I was sick this week, so not much work or modding got done. However, I refined the new plans to the point that I can not start working with full-size model. As you can see, I went for the bottom-heavy design:
As this a bit confusing picture shows, the top decoration element is gone. What is harder to see is that I scaled the case up in size some 8% per direction, resulting in 25% more colume to fill with parts. This made it easier to fit parts and still cool them properly and retain desired case size. Now the total dimensions are 800×470x330mm.
The light magenta part between drives and backplate heatsink marks air guide for back fans.
Basic idea in cooling is that all the heat is transferred to backplate heatsink and then when necessary, fans will spin to provide additional cooling. There is two water loops, one that flows in direct thermal contact with backplate and another that’s cooled down with peltier elements.
Here you can see the two waterloops:
Dark blue marks cool water loop, dark red the warm one. Light cyan marks the cool loop reservoir/TEC block and light magenta the warm ones.
At the top, in the “horns”, are the two reservoirs. Water flows through the sides of the chassis to the bottom where the two pumps reside. Peltier elements are located between the side flow areas. When flowing downwards, the cool loop water get cooled down by peltiers and the warm water loop cools hot sides of the peltiers and further transfers the heat to the backplate.
I reasoning behind this is that as the backplate is huge and made of aluminium, which is not the best thermal conductor there is, there will be substantial temperature differences between different parts of the backplate, unless I design cooling properly. The traditional approach has been to thicken the backplate (the part that’s not fins, but mounts them), but it would need to be very thick to effeciently transfer heat through the 900mm cross length of the heatsink.
So I ended up having warm water loop flow in thin and wide layer over the backplate. This should reduce the temperature gradient significantly and thus allow better cooling.
In addition to the passive convection cooling of the backplate heatsink, there is three portions of heatsinks that can be cooled actively.
First of all, the two back (up to 110CFM) fans protrude through the backplate and when spinning, move air over both external (mostly passive) and internal heatsink. The external heatsink is massive and with thick and sparse fins, to support passive cooling.
The internal heatsink is above back fans and is attached partly to backplate and partly to HDDs. It has thinner and more tightly packed fins as it’s mainly cooled with airflow.
The third heatsink is at the bottom front and gets heat from copper tubes transporting water of the warm loop. The three front fans (slow and silent) pull air through the heatsink and then over the mainboard and display adapter.
The reason why I push _warm_ air over the mainboard is that, first of all, it doesn’t really matter, as the parts producing most heat are anyway watercooled and second, I want to keep condensation temperature as low as possible. Naturally I will utilize some thermal insulation when going to sub-zero temps, but it does not hurt to have warm air heating up the outside of the insulation layer.

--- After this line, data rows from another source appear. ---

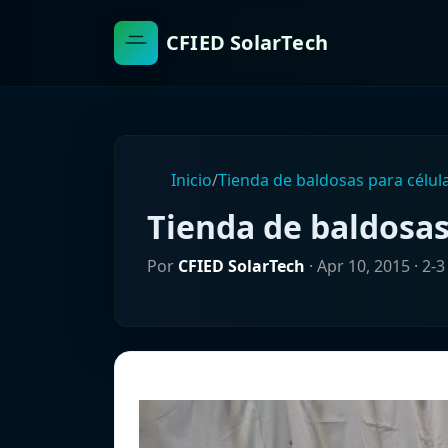
CFIED SolarTech
Inicio
/
Tienda de baldosas para célul
Tienda de baldosas
Por
CFIED SolarTech
·
Apr 10, 2015
· 2-3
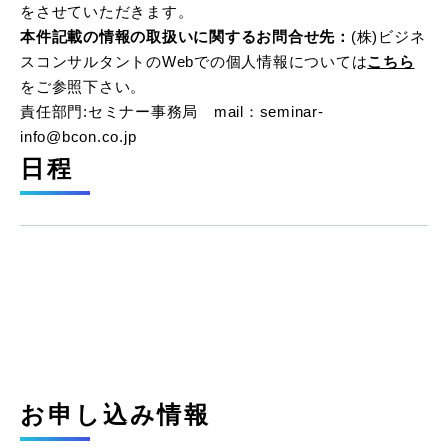
をさせていただきます。
本件記載の情報の取扱いに関するお問合せ先：
(株)ビジネ
スコンサルタントのWebでの個人情報については
こちら
をご参照下さい。
責任部門:セミナー事務局 mail：seminar-
info@bcon.co.jp
日程
お申し込み情報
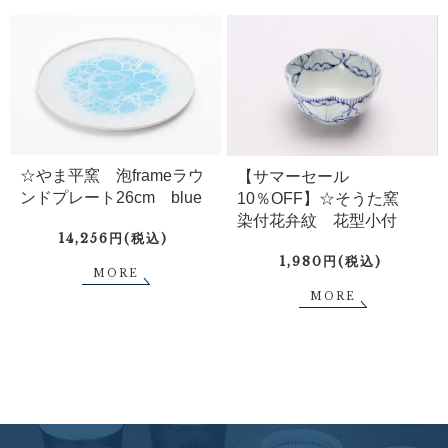
☆やま平窯 泡frameラウ
【サマーセール
ンドプレート26cm blue
10％OFF】☆そうた窯
染付花弁紋 花型小付
14,256円(税込)
1,980円(税込)
MORE
MORE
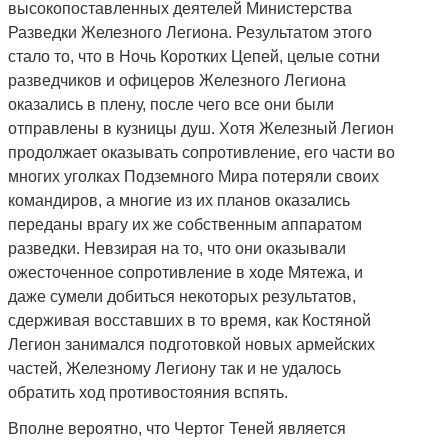
высокопоставленных деятелей Министерства
Разведки Железного Легиона. Результатом этого
стало то, что в Ночь Коротких Цепей, целые сотни
разведчиков и офицеров Железного Легиона
оказались в плену, после чего все они были
отправлены в кузницы душ. Хотя Железный Легион
продолжает оказывать сопротивление, его части во
многих уголках Подземного Мира потеряли своих
командиров, а многие из их планов оказались
переданы врагу их же собственным аппаратом
разведки. Невзирая на то, что они оказывали
ожесточенное сопротивление в ходе Мятежа, и
даже сумели добиться некоторых результатов,
сдерживая восставших в то время, как Костяной
Легион занимался подготовкой новых армейских
частей, Железному Легиону так и не удалось
обратить ход противостояния вспять.
Вполне вероятно, что Чертог Теней является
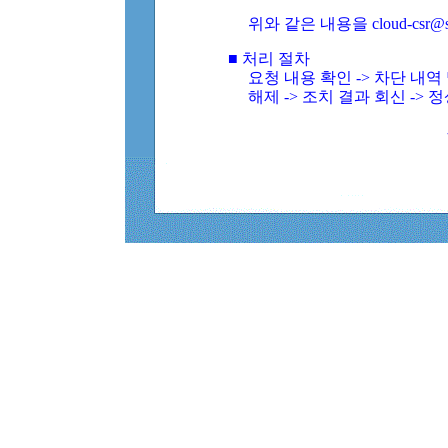
위와 같은 내용을 cloud-csr@
■ 처리 절차
요청 내용 확인 -> 차단 내
해제 -> 조치 결과 회신 -> 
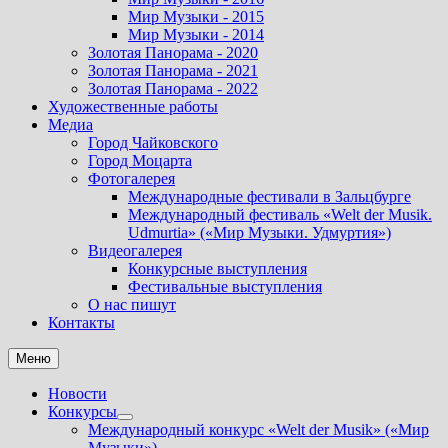
Мир Музыки - 2015
Мир Музыки - 2014
Золотая Панорама - 2020
Золотая Панорама - 2021
Золотая Панорама - 2022
Художественные работы
Медиа
Город Чайковского
Город Моцарта
Фотогалерея
Международные фестивали в Зальцбурге
Международный фестиваль «Welt der Musik.
Udmurtia» («Мир Музыки. Удмуртия»)
Видеогалерея
Конкурсные выступления
Фестивальные выступления
О нас пишут
Контакты
Меню
Новости
Конкурсы
Показать
Международный конкурс «Welt der Musik» («Мир
подменю
Музыки»).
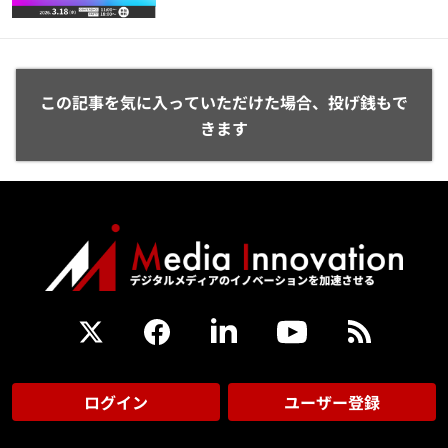
この記事を気に入っていただけた場合、投げ銭もで
きます
ログイン
ユーザー登録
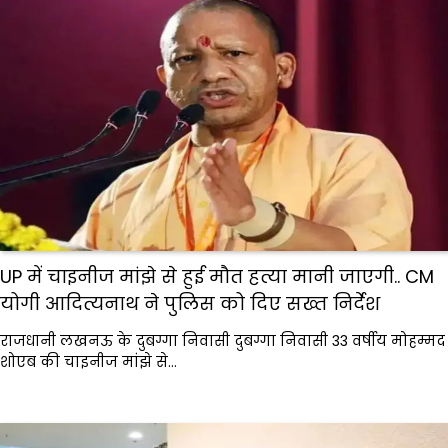
UP में चाइनीज मांझे से हुई मौत हत्या मानी जाएगी.. CM
योगी आदित्यनाथ ने पुलिस को दिए सख्त निर्देश
राजधानी लखनऊ के दुबग्गा निवासी दुबग्गा निवासी 33 वर्षीय मोहम्मद
शोएब की चाइनीज मांझे से…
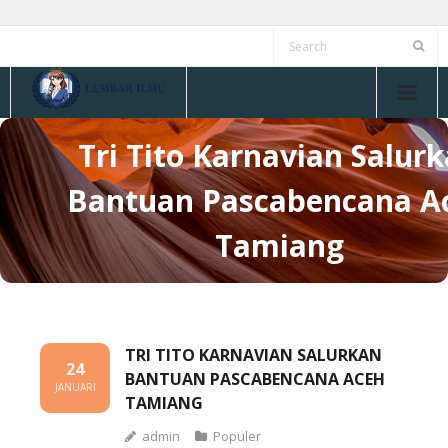
Skip
to
content
Tri Tito Karnavian Salur
Bantuan Pascabencana A
Tamiang
TRI TITO KARNAVIAN SALURKAN
24
BANTUAN PASCABENCANA ACEH
JANUARI
TAMIANG
admin
Populer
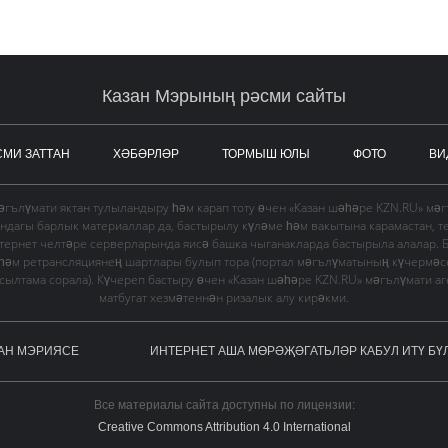
Казан Мэрының рәсми сайты
СМИ ЗАТТАН
ХӘБӘРЛӘР
ТОРМЫШ ЮЛЫ
ФОТО
ВИ
гълүмати яктан тулыландыру һәм карап тоту өчен «Казан шәһәре KZN.RU» мә
ындагы барлык материаллар да, бастырылу күләме һәм вакытына карамастан, т
тернет челтәре серверларында яисә башка чыганакларда бастырыла алалар. 
 һәм ретрансляциянең шартлары булып тора (портал мәгълүматының күчермә
в сылтама сорала). Күчереп бастыру өчен «Казан шәһәре KZN.RU» мәгълүмати а
матбугат хезмәтеннән ризалык алу кирәкми.
АН МЭРИЯСЕ
ИНТЕРНЕТ АША МӨРӘҖӘГАТЬЛӘР КАБУЛ ИТҮ БҮ
Все материалы сайта доступны по лицензии:
Creative Commons Attribution 4.0 International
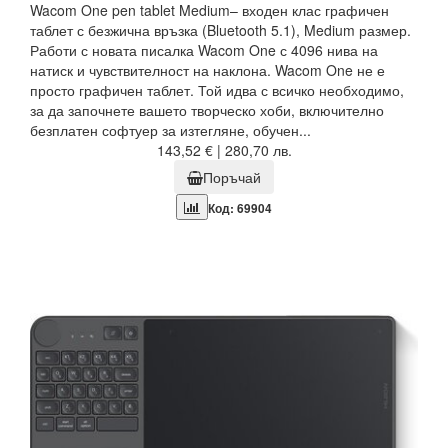
Wacom One pen tablet Medium– входен клас графичен
таблет с безжична връзка (Bluetooth 5.1), Medium размер.
Работи с новата писалка Wacom One с 4096 нива на
натиск и чувствителност на наклона. Wacom One не е
просто графичен таблет. Той идва с всичко необходимо,
за да започнете вашето творческо хоби, включително
безплатен софтуер за изтегляне, обучен...
143,52 € | 280,70 лв.
Поръчай
Код: 69904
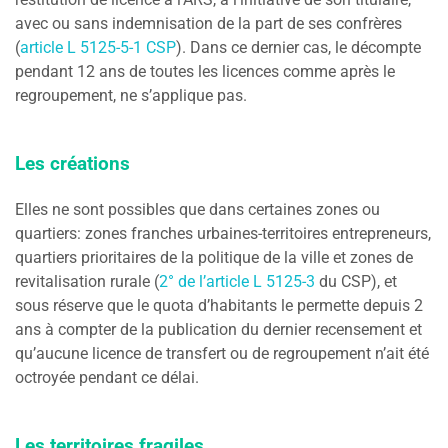
avec ou sans indemnisation de la part de ses confrères
(
article L 5125-5-1 CSP
). Dans ce dernier cas, le décompte
pendant 12 ans de toutes les licences comme après le
regroupement, ne s’applique pas.
Les créations
Elles ne sont possibles que dans certaines zones ou
quartiers: zones franches urbaines-territoires entrepreneurs,
quartiers prioritaires de la politique de la ville et zones de
revitalisation rurale (
2° de l’article L 5125-3
du CSP), et
sous réserve que le quota d’habitants le permette depuis 2
ans à compter de la publication du dernier recensement et
qu’aucune licence de transfert ou de regroupement n’ait été
octroyée pendant ce délai.
Les territoires fragiles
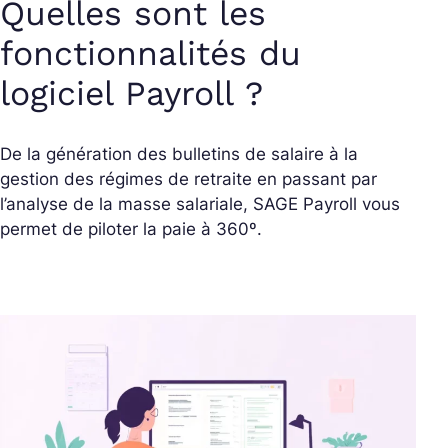
Quelles sont les
fonctionnalités du
logiciel Payroll ?
De la génération des bulletins de salaire à la
gestion des régimes de retraite en passant par
l’analyse de la masse salariale, SAGE Payroll vous
permet de piloter la paie à 360º.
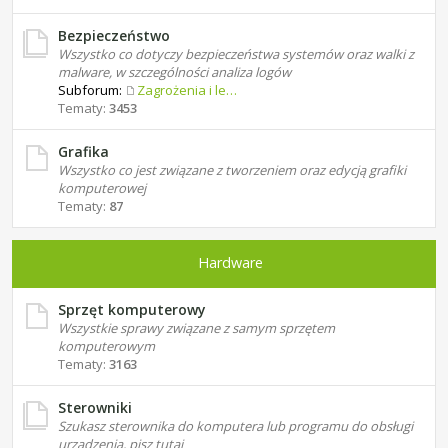
Bezpieczeństwo
Wszystko co dotyczy bezpieczeństwa systemów oraz walki z
malware, w szczególności analiza logów
Subforum:
Zagrożenia i leczenie
Tematy:
3453
Grafika
Wszystko co jest związane z tworzeniem oraz edycją grafiki
komputerowej
Tematy:
87
Hardware
Sprzęt komputerowy
Wszystkie sprawy związane z samym sprzętem
komputerowym
Tematy:
3163
Sterowniki
Szukasz sterownika do komputera lub programu do obsługi
urządzenia, pisz tutaj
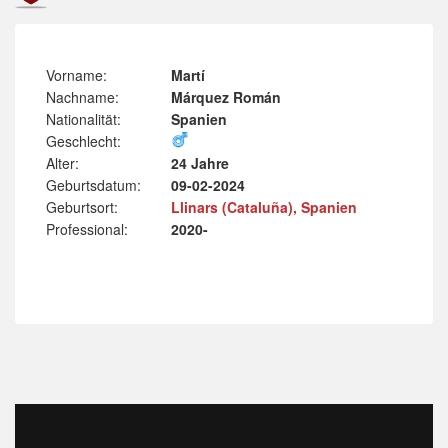
Vorname:
Martí
Nachname:
Márquez Román
Nationalität:
Spanien
Geschlecht:
Alter:
24 Jahre
Geburtsdatum:
09-02-2024
Geburtsort:
Llinars (Cataluña), Spanien
Professional:
2020-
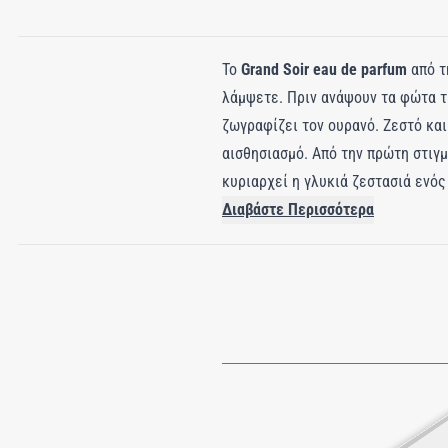
Το
Grand Soir eau de parfum
από τ
λάμψετε. Πριν ανάψουν τα φώτα τ
ζωγραφίζει τον ουρανό. Ζεστό και
αισθησιασμό. Από την πρώτη στιγμ
κυριαρχεί η γλυκιά ζεστασιά ενό
Διαβάστε Περισσότερα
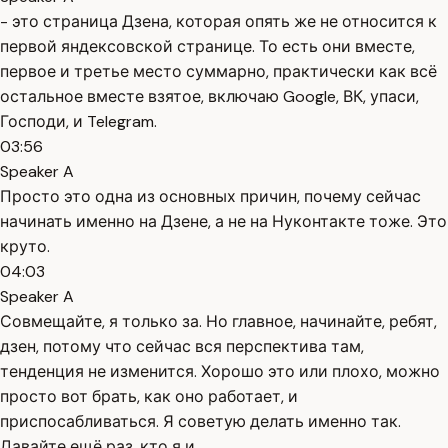
- это страница Дзена, которая опять же не относится к
первой яндексовской странице. То есть они вместе,
первое и третье место суммарно, практически как всё
остальное вместе взятое, включаю Google, ВК, упаси,
Господи, и Telegram.
03:56
Speaker A
Просто это одна из основных причин, почему сейчас
начинать именно на Дзене, а не на Нуконтакте тоже. Это
круто.
04:03
Speaker A
Совмещайте, я только за. Но главное, начинайте, ребят,
дзен, потому что сейчас вся перспектива там,
тенденция не изменится. Хорошо это или плохо, можно
просто вот брать, как оно работает, и
приспосабливаться. Я советую делать именно так.
Давайте ещё раз, кто я и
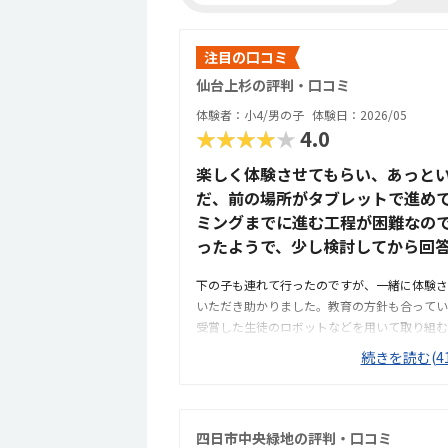
注目の口コミ
仙台上杉の評判・口コミ
体験者：小4/男の子
体験日：2026/05
★★★★★
4.0
楽しく体験させてもらい、あっとい
だ、前の場所がタブレットで進め
ミングまでに進む工程が困難なの
ったようで、少し検討してから回
下の子も連れて行ったのですが、一緒に体験さ
いただき助かりました。教育の方針も合ってい
受賞した生徒のロボットなどを用いて取り組む
いプログラム日取り組むなど、挑戦が日々あっ
続きを読む(41
月謝や教材費などの初期費用（または、平日の
兼ね合いをもう少し慎重に検討する必要がある
ボットを作成して進めているのもいい刺激にな
取り組む姿勢が良かったです。打倒な金額かな
四日市中央緑地の評判・口コミ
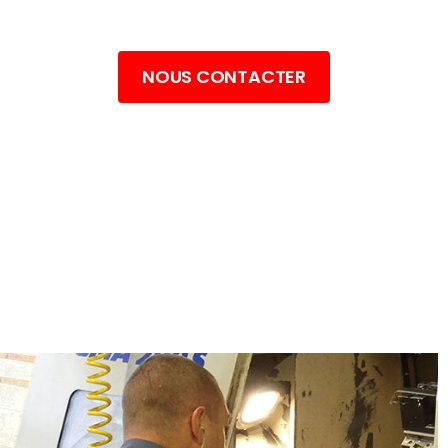
Cryotherm
NOUS CONTACTER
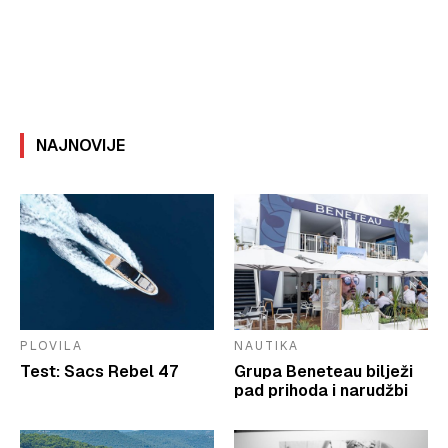
NAJNOVIJE
PLOVILA
NAUTIKA
Test: Sacs Rebel 47
Grupa Beneteau bilježi
pad prihoda i narudžbi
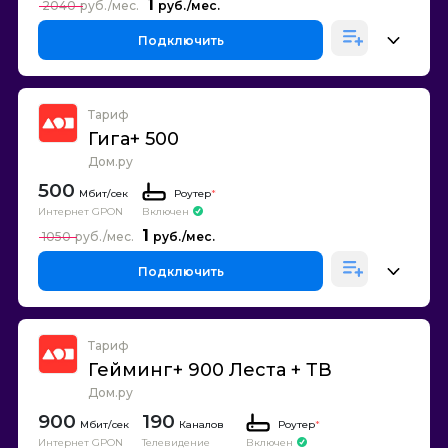
1
2040
Подключить
Тариф
Гига+ 500
Дом.ру
500
Роутер
*
Интернет GPON
Включен
1
1050
Подключить
Тариф
Гейминг+ 900 Леста + ТВ
Дом.ру
900
190
Каналов
Роутер
*
Интернет GPON
Телевидение
Включен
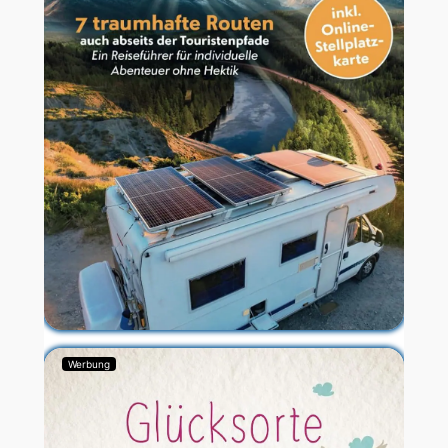
Werbung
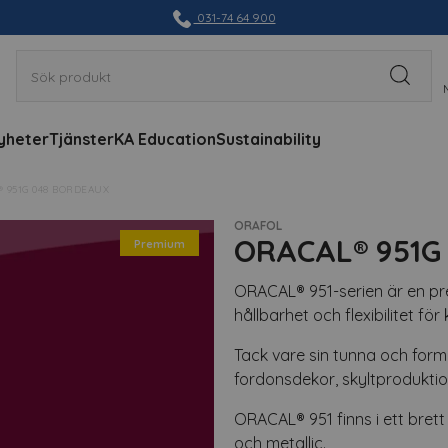
031-74 64 900
yheter
Tjänster
KA Education
Sustainability
 951G 048 BORDEAUX
ORAFOL
ORACAL® 951G
Premium
ORACAL® 951-serien är en pre
hållbarhet och flexibilitet fö
Tack vare sin tunna och form
fordonsdekor, skyltprodukti
ORACAL® 951 finns i ett brett 
och metallic.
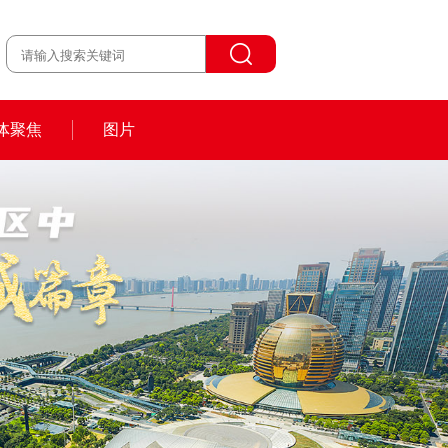
体聚焦
图片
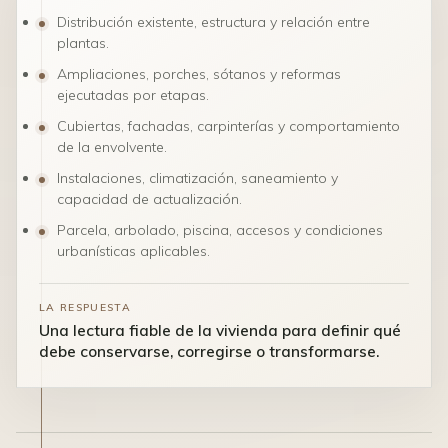
Distribución existente, estructura y relación entre
plantas.
Ampliaciones, porches, sótanos y reformas
ejecutadas por etapas.
Cubiertas, fachadas, carpinterías y comportamiento
de la envolvente.
Instalaciones, climatización, saneamiento y
capacidad de actualización.
Parcela, arbolado, piscina, accesos y condiciones
urbanísticas aplicables.
LA RESPUESTA
Una lectura fiable de la vivienda para definir qué
debe conservarse, corregirse o transformarse.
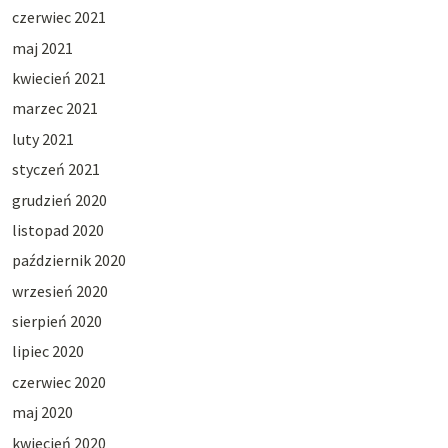
czerwiec 2021
maj 2021
kwiecień 2021
marzec 2021
luty 2021
styczeń 2021
grudzień 2020
listopad 2020
październik 2020
wrzesień 2020
sierpień 2020
lipiec 2020
czerwiec 2020
maj 2020
kwiecień 2020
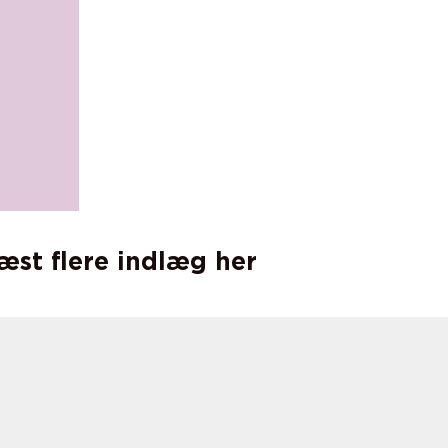
læst flere indlæg her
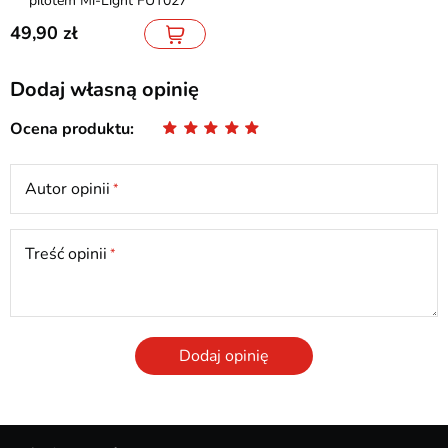
pilotem Mi-Light FUT027
49,90
Dodaj własną opinię
Ocena produktu
Autor opinii
Treść opinii
Dodaj opinię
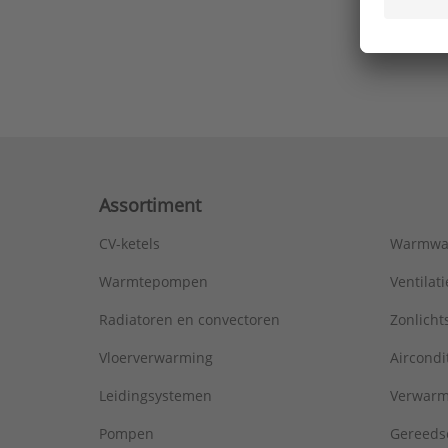
Ons laa
Assortiment
CV-ketels
Warmwa
Warmtepompen
Ventila
Radiatoren en convectoren
Zonlich
Vloerverwarming
Aircondi
Leidingsystemen
Verwarm
Pompen
Gereeds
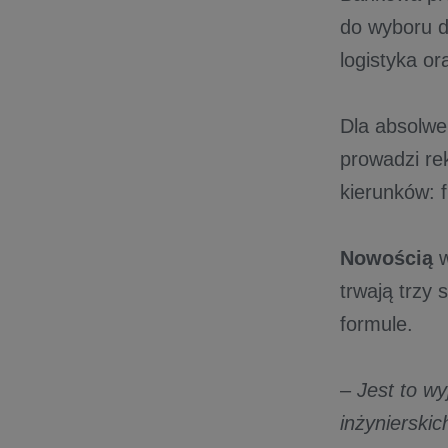
do wyboru d
logistyka o
Dla absolwe
prowadzi re
kierunków: 
Nowością
w
trwają trzy 
formule.
–
Jest to w
inżynierskic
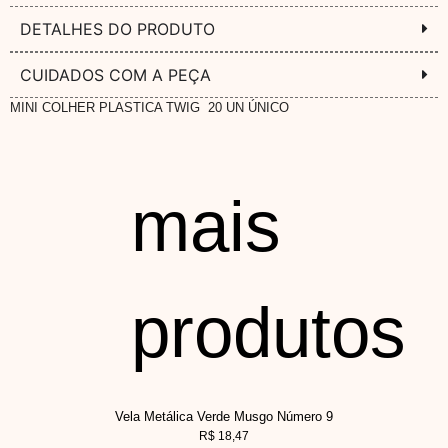
DETALHES DO PRODUTO
CUIDADOS COM A PEÇA
MINI COLHER PLASTICA TWIG 20 UN ÚNICO
mais
produtos
Vela Metálica Verde Musgo Número 9
R$
18,47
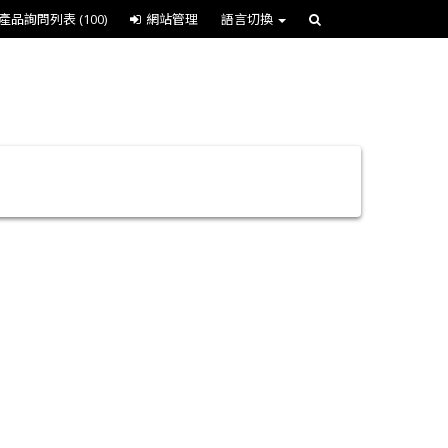
產品詢問列表
(100)
網站管理
語言切換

The two PSUs (one for the computer parts, another for the peltiers) will be bolted to the backplate, so they should stay rather cool even without any active airflow. In case they do not, the two back fans pull air through them to be evacuated from the top of the case.
Here is image illustrating the “show” parts, ie. parts that will be constructed to look good and be visible:
The rest, naturally, will be hidden.
And finally, here is image showing the base structural elements:
These plates will mostly be 2mm thick aluminium sheet attached to each other with L-shaped brackets. They should provide robust backbone to keep the pieces of the heavy case together.
I am also planning to have double middle-plates and have hinge at the back between them. This way I could basicly split the case to two halfs, should it be necessary. As case is mostly symmetric anyway and I will have to construct the heatsink from two pieces, this halving should not weaken the case too much. And it would enable me to do maintenance to the internal parts without tearing the whole case apart.
Now I need to wait for the replies from the sellers of ready heatsinks to know whether I want to use ready one or make one myself. And get my hands on 0.5mm and 2mm thick aluminium sheets.